What you are asked to do -> Transcribe the passage in the items below that opens with the line containing "embriyonun saklanması için çiftler" and closes with the line containing "olması halinde ya da belirlenen süre", both end lines included, reproducing every line without any change.

━━━━

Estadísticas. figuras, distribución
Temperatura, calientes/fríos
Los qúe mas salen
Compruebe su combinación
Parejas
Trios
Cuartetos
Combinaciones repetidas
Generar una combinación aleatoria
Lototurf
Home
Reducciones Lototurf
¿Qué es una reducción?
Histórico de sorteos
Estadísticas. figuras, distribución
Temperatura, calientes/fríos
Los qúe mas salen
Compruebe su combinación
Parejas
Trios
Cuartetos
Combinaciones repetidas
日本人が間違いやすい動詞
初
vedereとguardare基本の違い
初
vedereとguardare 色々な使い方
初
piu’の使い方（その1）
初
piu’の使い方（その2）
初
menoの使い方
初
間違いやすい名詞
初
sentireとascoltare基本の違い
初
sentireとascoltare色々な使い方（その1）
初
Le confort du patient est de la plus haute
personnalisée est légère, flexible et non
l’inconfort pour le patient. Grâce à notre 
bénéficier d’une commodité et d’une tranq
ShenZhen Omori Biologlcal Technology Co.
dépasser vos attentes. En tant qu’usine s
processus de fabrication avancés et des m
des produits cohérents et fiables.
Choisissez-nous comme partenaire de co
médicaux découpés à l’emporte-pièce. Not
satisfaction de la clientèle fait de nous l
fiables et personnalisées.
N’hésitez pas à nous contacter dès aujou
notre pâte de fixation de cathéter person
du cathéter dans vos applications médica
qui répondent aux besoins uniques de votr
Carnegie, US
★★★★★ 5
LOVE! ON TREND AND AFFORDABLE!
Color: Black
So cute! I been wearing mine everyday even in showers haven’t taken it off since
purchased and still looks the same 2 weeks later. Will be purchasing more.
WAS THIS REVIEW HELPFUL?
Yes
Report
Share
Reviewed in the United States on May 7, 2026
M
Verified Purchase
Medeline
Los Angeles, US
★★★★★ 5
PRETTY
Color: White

━━━━

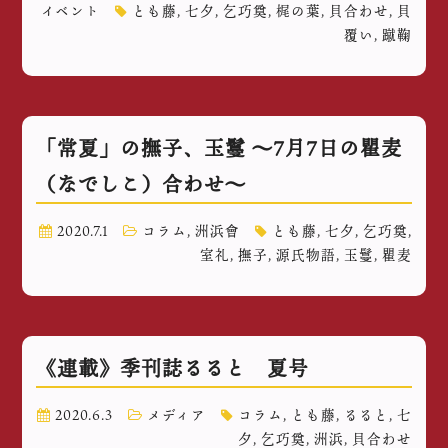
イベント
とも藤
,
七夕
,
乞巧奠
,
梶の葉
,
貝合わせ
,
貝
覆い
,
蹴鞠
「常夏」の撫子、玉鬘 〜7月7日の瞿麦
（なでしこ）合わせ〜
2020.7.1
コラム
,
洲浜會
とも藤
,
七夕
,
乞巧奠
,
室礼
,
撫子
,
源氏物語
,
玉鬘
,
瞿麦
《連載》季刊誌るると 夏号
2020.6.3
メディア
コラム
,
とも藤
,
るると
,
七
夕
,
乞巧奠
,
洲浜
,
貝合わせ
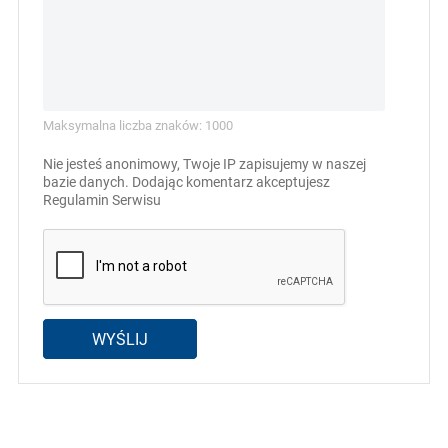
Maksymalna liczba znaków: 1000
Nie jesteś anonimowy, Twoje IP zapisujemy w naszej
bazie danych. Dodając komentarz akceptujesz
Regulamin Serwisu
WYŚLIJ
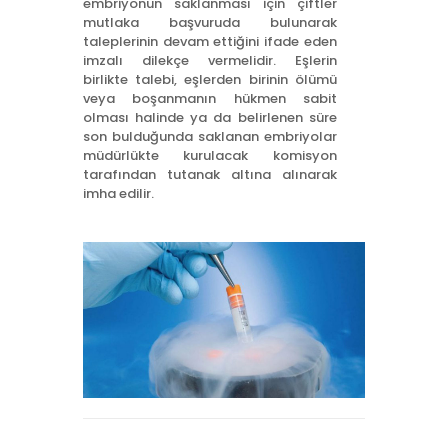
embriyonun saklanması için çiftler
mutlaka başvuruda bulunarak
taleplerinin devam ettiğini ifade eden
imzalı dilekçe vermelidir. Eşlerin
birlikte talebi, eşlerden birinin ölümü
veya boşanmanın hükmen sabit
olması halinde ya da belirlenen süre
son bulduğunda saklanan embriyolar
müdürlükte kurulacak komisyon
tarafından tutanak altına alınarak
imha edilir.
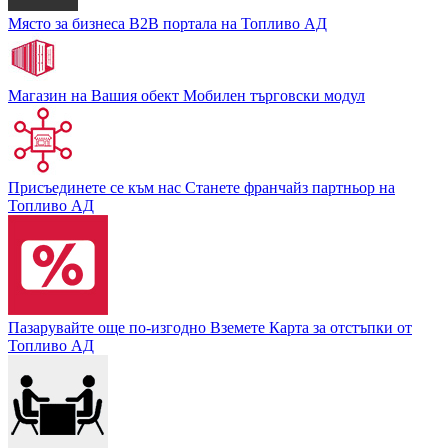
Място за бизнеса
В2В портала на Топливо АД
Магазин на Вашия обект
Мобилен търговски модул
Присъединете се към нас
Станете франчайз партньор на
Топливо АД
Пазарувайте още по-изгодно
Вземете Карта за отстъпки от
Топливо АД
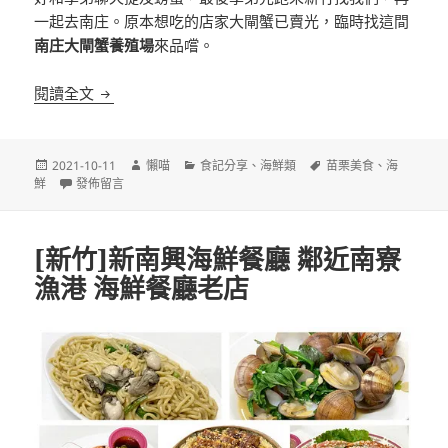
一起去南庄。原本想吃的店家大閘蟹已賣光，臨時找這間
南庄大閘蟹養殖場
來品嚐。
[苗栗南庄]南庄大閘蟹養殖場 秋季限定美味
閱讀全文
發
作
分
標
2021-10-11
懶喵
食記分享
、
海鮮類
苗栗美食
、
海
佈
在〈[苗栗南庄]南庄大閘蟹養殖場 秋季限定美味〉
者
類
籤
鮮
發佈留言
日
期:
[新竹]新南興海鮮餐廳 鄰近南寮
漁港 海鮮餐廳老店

━━━━

Answer box ->
embriyonun saklanması için çiftler
mutlaka başvuruda bulunarak
taleplerinin devam ettiğini ifade eden
imzalı dilekçe vermelidir. Eşlerin
birlikte talebi, eşlerden birinin ölümü
veya boşanmanın hükmen sabit
olması halinde ya da belirlenen süre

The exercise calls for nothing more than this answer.